> _Activity_
In the material below, find the line with "- Two groups of six players play round-robin." and the line with "Yuan Zhou | |", then output those two lines and every line between them, exactly.

> _Input data_
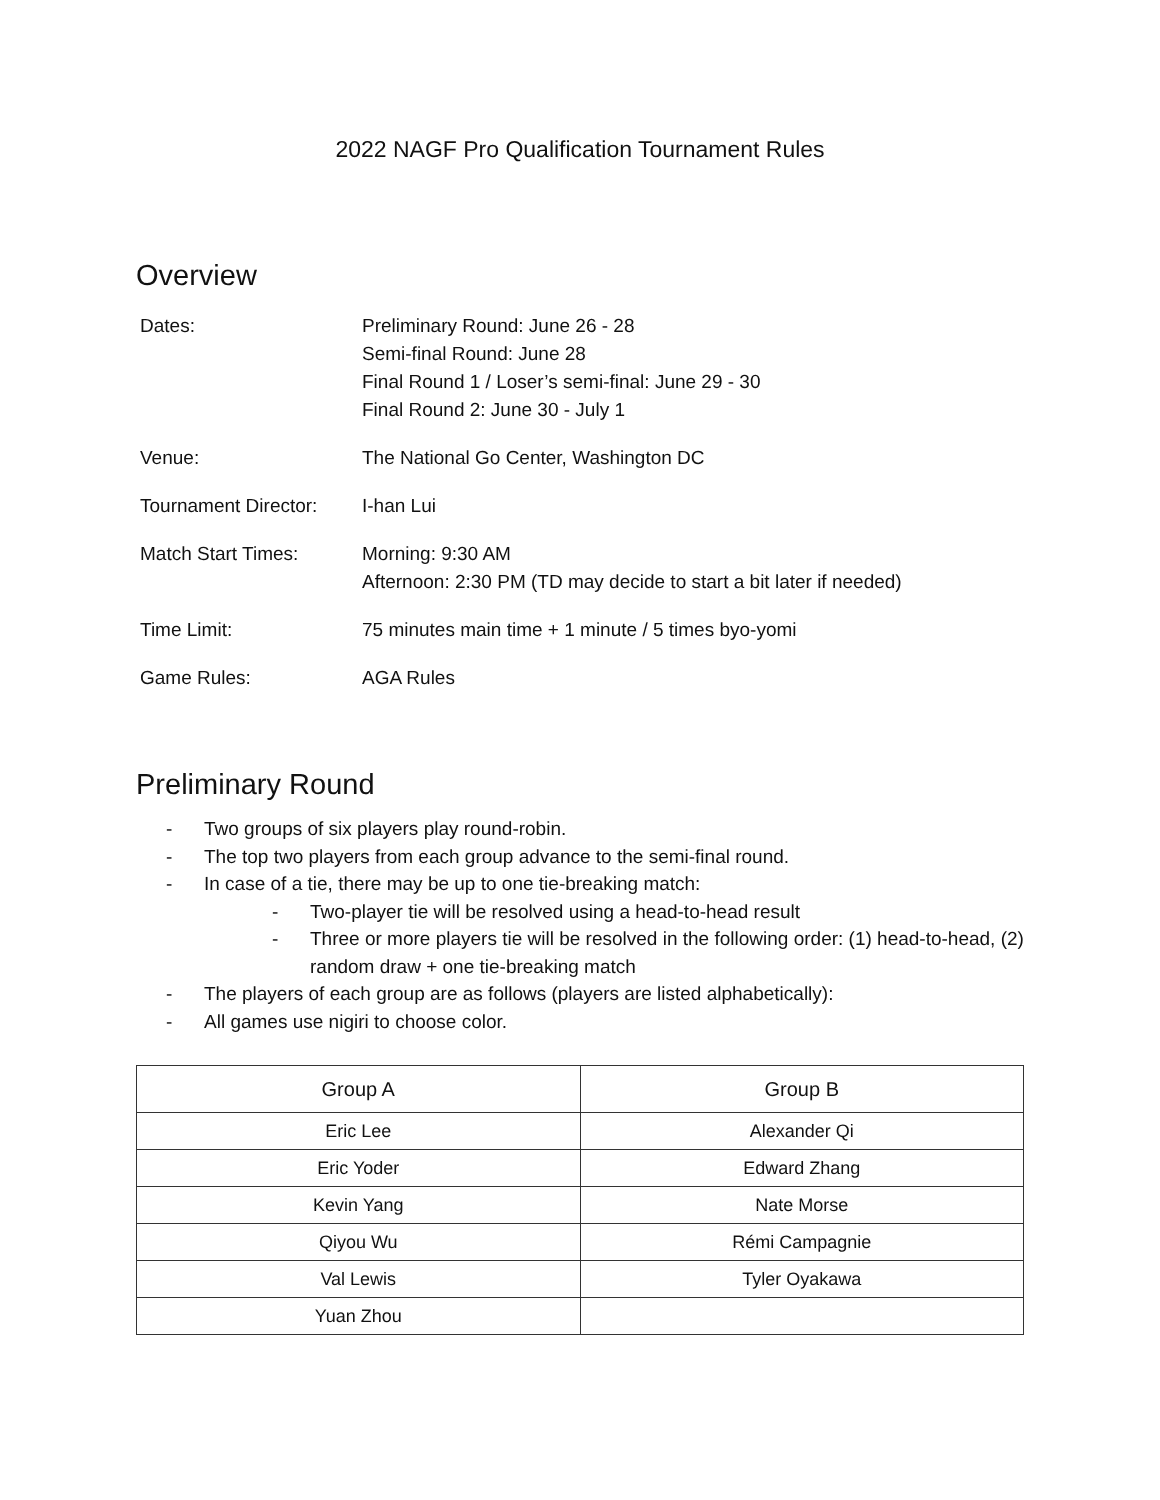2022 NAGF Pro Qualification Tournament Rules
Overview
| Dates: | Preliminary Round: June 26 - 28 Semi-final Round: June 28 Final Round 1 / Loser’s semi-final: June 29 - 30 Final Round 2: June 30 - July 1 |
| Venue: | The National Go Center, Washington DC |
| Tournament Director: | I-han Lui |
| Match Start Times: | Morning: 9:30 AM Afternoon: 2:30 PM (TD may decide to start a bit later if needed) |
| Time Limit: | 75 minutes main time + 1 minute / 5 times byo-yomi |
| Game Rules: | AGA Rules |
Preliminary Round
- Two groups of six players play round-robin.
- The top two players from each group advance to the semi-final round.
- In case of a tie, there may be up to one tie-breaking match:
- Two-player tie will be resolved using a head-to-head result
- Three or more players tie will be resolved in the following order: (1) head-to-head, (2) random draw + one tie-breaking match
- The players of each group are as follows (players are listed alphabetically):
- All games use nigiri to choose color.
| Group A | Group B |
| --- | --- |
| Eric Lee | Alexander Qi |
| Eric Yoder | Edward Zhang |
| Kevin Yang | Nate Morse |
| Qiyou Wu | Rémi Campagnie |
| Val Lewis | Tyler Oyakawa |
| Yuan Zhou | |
---
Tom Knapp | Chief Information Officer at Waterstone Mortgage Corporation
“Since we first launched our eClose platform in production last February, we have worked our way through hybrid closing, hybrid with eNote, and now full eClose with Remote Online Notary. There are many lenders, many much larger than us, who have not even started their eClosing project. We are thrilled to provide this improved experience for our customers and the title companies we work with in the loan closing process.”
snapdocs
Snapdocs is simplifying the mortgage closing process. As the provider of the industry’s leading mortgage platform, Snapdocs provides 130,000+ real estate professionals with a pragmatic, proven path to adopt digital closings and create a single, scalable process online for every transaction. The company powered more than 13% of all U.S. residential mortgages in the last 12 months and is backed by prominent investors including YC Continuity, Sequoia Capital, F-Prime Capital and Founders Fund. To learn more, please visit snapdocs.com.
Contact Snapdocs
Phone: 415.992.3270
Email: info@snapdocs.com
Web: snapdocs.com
* * *
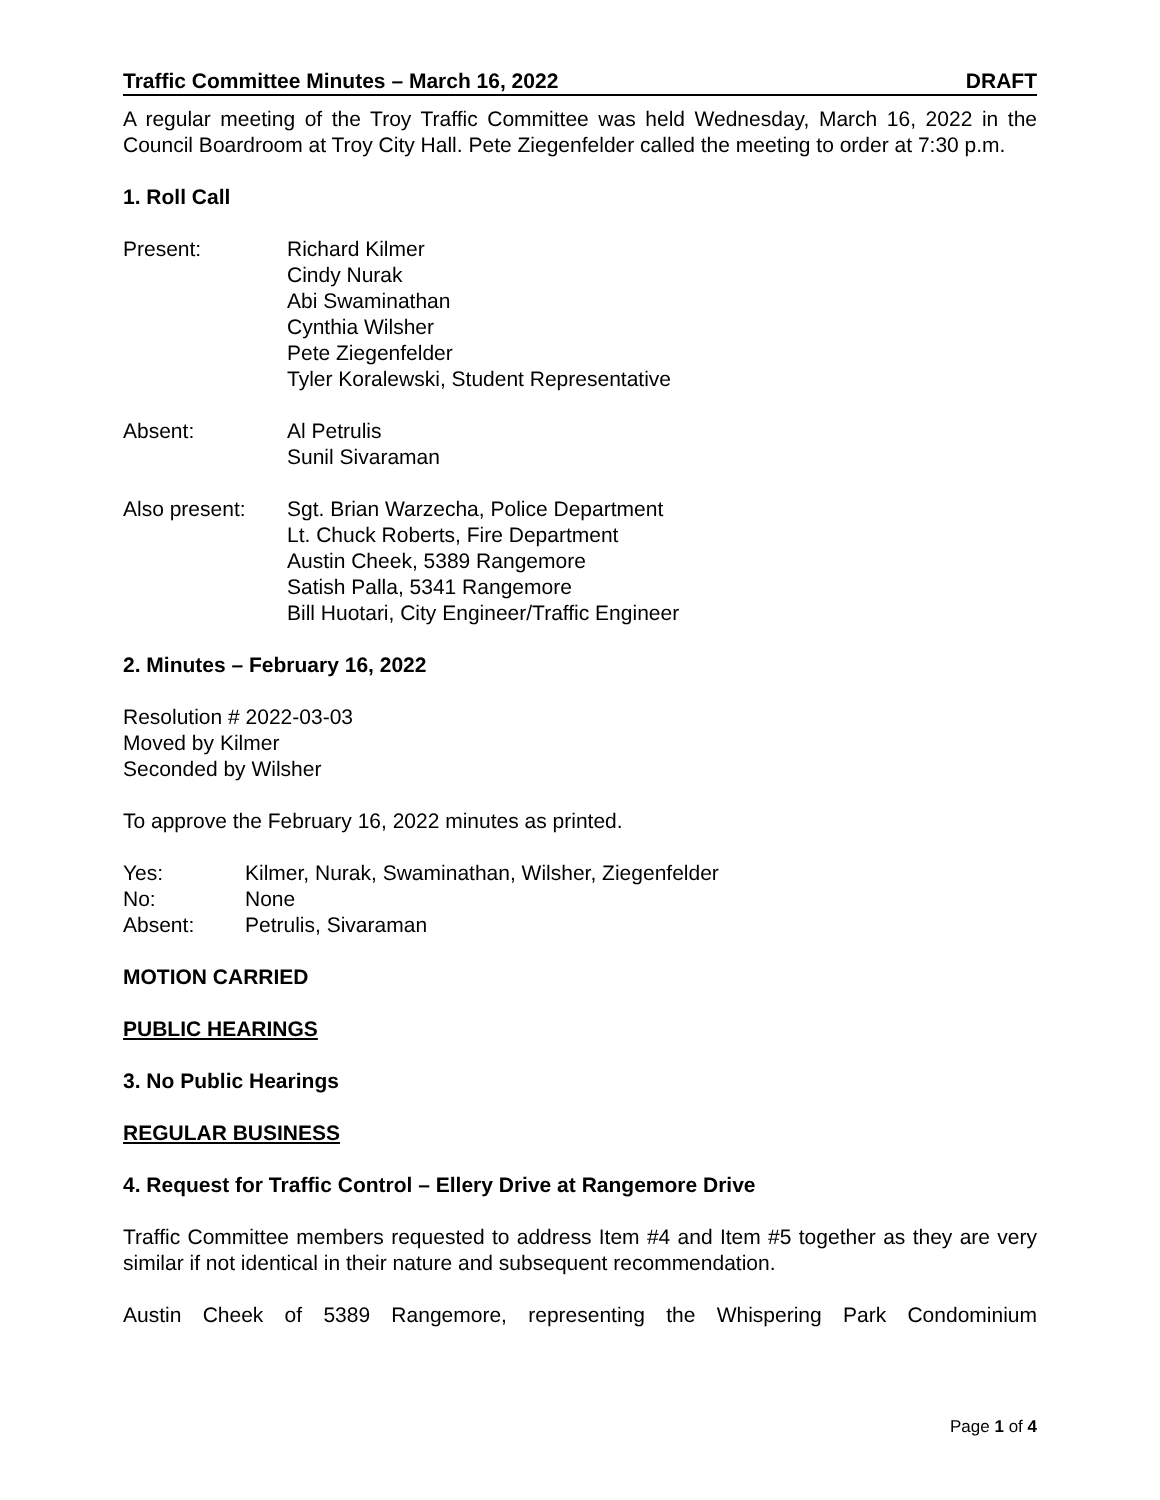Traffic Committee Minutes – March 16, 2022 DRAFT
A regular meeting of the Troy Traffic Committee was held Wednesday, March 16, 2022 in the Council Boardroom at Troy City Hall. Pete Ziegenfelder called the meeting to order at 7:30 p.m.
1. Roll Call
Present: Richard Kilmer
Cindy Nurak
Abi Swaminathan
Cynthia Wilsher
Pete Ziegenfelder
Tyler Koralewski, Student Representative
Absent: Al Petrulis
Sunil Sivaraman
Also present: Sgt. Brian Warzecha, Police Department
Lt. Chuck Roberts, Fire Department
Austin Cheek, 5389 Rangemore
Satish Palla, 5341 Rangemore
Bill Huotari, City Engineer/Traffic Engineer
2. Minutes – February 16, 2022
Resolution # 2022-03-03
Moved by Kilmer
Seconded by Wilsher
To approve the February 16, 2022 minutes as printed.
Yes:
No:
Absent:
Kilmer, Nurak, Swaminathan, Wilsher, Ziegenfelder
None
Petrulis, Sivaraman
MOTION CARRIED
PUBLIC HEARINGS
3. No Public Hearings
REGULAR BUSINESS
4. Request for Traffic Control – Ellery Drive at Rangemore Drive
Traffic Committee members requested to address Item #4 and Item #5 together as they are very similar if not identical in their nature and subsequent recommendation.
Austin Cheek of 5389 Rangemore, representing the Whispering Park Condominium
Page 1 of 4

> _Result below_
- Two groups of six players play round-robin.
- The top two players from each group advance to the semi-final round.
- In case of a tie, there may be up to one tie-breaking match:
- Two-player tie will be resolved using a head-to-head result
- Three or more players tie will be resolved in the following order: (1) head-to-head, (2) random draw + one tie-breaking match
- The players of each group are as follows (players are listed alphabetically):
- All games use nigiri to choose color.
| Group A | Group B |
| --- | --- |
| Eric Lee | Alexander Qi |
| Eric Yoder | Edward Zhang |
| Kevin Yang | Nate Morse |
| Qiyou Wu | Rémi Campagnie |
| Val Lewis | Tyler Oyakawa |
| Yuan Zhou | |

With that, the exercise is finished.